From the school of Celebrity Journalism

Exteriors are important, as well as brand names.

That the film director wore "a dark wool suit, and a strand of his silver-streaked hair fell over one eye, framing the dramatic angles of his jaw," is not quite enough information. What sort of suit was he wearing? Comme de Garcons, Armani? That the names of the singer Judy Collins' three cats are Coco Chanel, Rachmaninoff, and Tom Wolfe is, however, relevant to the portrait the celebrity journalist paints of the legendary chanteuse.

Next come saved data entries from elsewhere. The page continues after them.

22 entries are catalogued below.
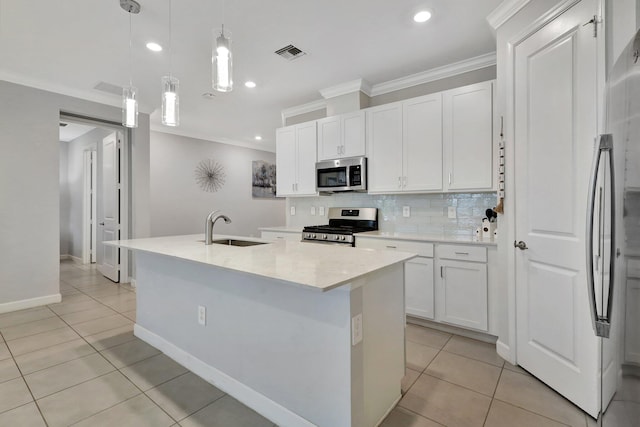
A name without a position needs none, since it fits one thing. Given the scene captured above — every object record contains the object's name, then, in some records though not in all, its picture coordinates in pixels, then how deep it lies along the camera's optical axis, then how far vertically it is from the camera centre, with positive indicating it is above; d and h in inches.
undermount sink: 104.7 -10.3
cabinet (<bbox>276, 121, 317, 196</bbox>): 162.7 +30.4
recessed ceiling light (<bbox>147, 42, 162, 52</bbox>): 110.1 +62.2
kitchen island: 54.2 -24.9
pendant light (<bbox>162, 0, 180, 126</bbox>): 83.3 +31.5
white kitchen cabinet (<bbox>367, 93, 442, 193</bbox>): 122.9 +29.2
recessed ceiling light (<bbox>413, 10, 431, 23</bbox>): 93.7 +62.7
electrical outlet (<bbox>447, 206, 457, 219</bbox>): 127.5 +0.3
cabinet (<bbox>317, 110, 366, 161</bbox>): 143.7 +38.4
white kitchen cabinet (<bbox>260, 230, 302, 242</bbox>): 158.1 -12.1
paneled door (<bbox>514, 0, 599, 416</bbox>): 66.9 +3.3
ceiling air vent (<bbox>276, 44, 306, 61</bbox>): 114.3 +62.9
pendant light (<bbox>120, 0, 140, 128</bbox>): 87.8 +33.4
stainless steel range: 136.2 -6.9
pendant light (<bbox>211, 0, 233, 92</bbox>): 72.2 +36.9
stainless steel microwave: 141.9 +18.8
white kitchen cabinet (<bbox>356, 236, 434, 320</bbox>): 113.2 -25.3
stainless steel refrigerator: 33.1 -3.7
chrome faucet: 94.0 -4.4
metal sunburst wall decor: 249.5 +32.4
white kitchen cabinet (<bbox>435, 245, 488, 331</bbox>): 102.3 -25.9
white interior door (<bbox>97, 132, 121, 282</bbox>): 180.2 +4.6
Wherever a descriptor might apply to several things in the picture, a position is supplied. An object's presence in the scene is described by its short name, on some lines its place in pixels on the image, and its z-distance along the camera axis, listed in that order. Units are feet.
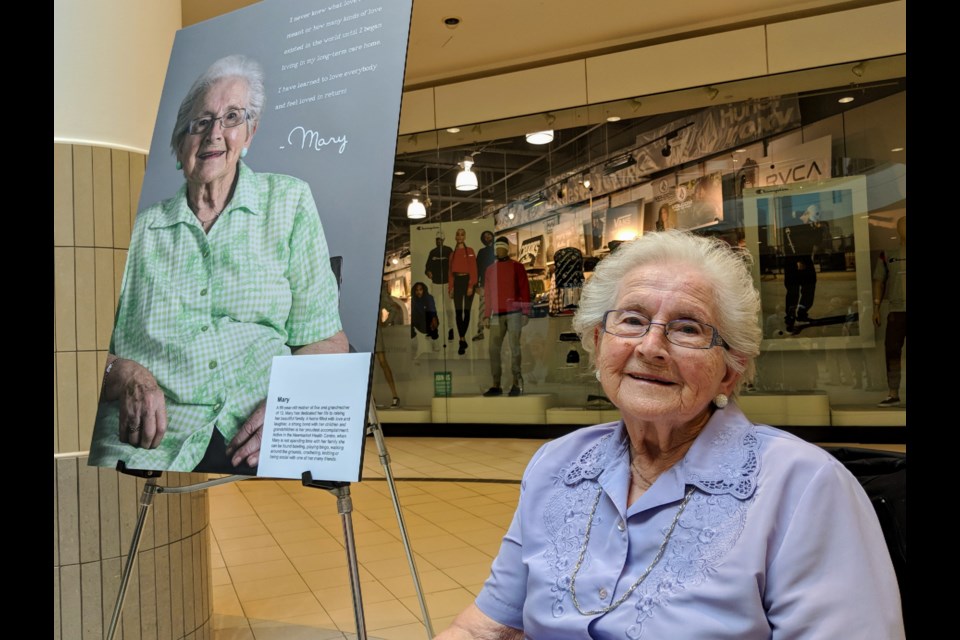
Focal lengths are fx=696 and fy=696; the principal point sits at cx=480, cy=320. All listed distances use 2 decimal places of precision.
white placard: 5.49
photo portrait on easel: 5.89
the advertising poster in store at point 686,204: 23.59
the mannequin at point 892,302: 21.79
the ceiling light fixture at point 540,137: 25.17
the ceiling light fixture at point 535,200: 26.54
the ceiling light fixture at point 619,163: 24.57
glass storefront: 21.95
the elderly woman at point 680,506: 3.41
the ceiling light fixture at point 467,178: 27.27
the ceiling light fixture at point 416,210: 28.53
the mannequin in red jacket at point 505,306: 26.91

It pays to keep in mind that the difference between journalism and celebrity journalism is the difference between a friend and a great friend. A friend is someone you know and can trust to tell you the truth; a great friend is someone you know and presumably trust who is also important enough, i.e. has enough social and cultural status, that by dropping his or her name as a great friend into your reporting enhances your own social and cultural status. A celebrity journalist can never use the phrase, my great friend enough.

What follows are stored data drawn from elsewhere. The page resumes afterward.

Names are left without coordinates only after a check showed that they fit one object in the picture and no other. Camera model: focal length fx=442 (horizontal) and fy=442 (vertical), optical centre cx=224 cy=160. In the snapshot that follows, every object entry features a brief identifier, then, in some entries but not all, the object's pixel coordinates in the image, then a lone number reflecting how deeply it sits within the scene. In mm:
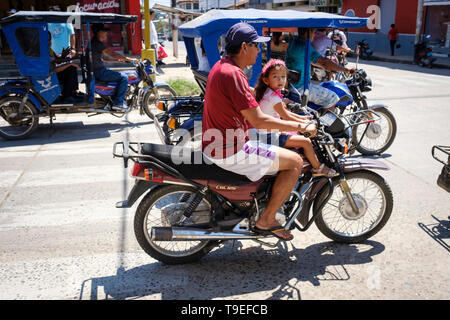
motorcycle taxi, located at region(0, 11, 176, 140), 7957
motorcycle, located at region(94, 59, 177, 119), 8900
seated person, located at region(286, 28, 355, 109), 6199
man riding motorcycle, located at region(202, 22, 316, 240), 3418
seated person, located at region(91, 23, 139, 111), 8656
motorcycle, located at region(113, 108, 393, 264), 3689
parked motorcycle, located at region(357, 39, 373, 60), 25734
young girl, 3885
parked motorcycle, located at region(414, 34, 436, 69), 20141
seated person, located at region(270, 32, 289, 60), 7273
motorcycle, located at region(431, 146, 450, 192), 4730
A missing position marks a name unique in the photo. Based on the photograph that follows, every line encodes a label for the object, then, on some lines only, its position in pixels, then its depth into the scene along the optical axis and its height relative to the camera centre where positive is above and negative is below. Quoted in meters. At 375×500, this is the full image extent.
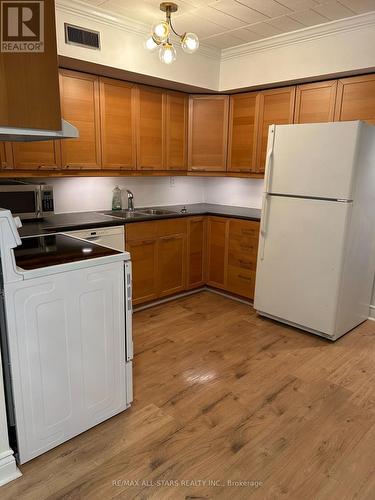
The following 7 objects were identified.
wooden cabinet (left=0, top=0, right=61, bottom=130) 1.45 +0.33
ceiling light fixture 2.39 +0.88
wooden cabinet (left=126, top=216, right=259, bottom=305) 3.58 -0.87
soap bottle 3.90 -0.32
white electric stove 1.64 -0.83
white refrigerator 2.82 -0.42
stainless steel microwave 2.93 -0.27
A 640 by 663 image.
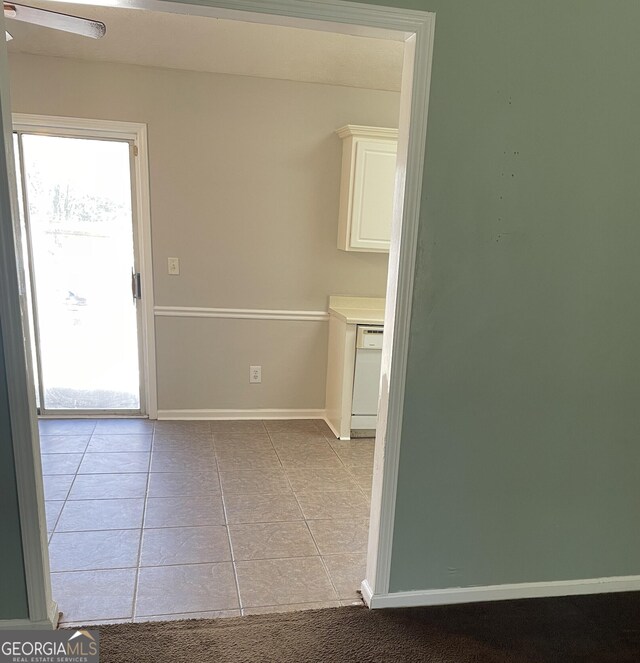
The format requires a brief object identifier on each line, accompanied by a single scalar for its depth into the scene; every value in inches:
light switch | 142.8
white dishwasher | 138.1
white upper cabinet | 139.9
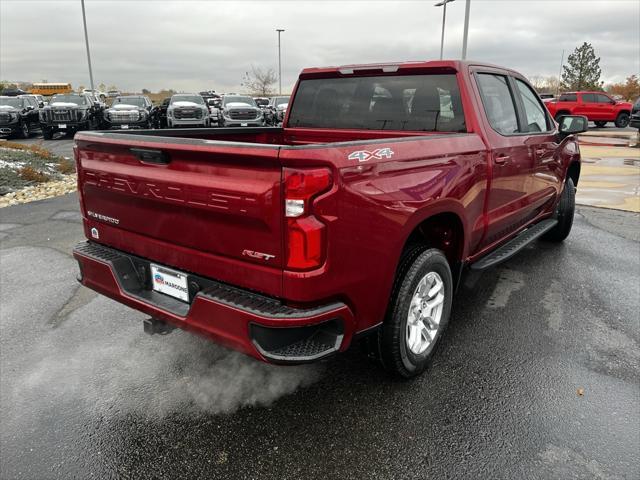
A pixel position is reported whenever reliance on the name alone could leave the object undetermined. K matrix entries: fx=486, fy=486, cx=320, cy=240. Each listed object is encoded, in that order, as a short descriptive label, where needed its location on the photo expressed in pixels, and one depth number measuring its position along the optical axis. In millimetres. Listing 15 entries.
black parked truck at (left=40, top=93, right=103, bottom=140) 19828
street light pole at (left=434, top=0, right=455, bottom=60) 27844
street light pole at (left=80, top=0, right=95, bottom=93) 31734
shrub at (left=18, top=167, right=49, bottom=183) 9797
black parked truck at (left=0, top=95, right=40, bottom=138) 20297
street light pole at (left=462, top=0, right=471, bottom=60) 20453
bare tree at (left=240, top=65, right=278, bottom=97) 75188
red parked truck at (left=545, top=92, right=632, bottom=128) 25767
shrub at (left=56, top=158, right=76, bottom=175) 11011
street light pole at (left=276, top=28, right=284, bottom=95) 53725
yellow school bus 54188
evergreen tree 60938
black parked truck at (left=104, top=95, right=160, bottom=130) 20094
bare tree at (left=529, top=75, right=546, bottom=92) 70400
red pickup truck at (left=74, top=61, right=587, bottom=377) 2186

Celebrity journalism is not to be confused with journalism per se. Journalism is defined as the attempt by the journalist to report the news. It's also fair to define journalism as the time the reader spends reading it, presumably attempting by his reading to better understand his life and the lives of his fellow human beings. Celebrity journalism is a vastly different enterprise: it's a reconstruction of the time the readeris permitted to re-live his life by permitting another human beings to live for him, thinking that others are living far more interesting lives than he is.

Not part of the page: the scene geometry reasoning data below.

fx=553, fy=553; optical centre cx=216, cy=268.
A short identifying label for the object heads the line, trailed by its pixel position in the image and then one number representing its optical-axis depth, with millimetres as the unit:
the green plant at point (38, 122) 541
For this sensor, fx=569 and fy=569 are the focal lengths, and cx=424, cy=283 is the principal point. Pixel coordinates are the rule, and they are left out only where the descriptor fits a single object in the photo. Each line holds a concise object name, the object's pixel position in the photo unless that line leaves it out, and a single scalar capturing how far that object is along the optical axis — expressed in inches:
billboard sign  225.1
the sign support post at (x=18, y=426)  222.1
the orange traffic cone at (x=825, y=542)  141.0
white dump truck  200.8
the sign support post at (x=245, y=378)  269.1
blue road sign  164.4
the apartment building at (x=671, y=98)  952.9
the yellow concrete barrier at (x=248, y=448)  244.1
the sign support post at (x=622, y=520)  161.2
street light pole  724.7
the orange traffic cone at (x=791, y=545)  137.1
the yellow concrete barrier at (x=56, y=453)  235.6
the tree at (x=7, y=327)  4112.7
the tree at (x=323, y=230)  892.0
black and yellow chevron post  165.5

The most unique property of celebrity journalism? None of what it presents really matters, therefore none of it is really news. At best it is uniquely Duchampian, in that it presents no solution because there is no problem; at worst it is a never ending battle between stereotype and cliche. Celebrity journalism must always be in service to the system of endless promotion--movie tie-ins, record deals, art openings, book releases, political candidates, sporting events, Black Friday's and Christmas tree lots. Celebrity journalism is the real fake news or, if not fake, at least faux.

Celebrity journalists hold this truth to be self-evident: that totalitarianism, once and forever defined as the organized expendability of human life, is now in the capable hands of celebrity journalism, ever expanding the original notion of the totalitarian way to embrace the trivialization of daily affairs to the ground-zero point of meaninglessness.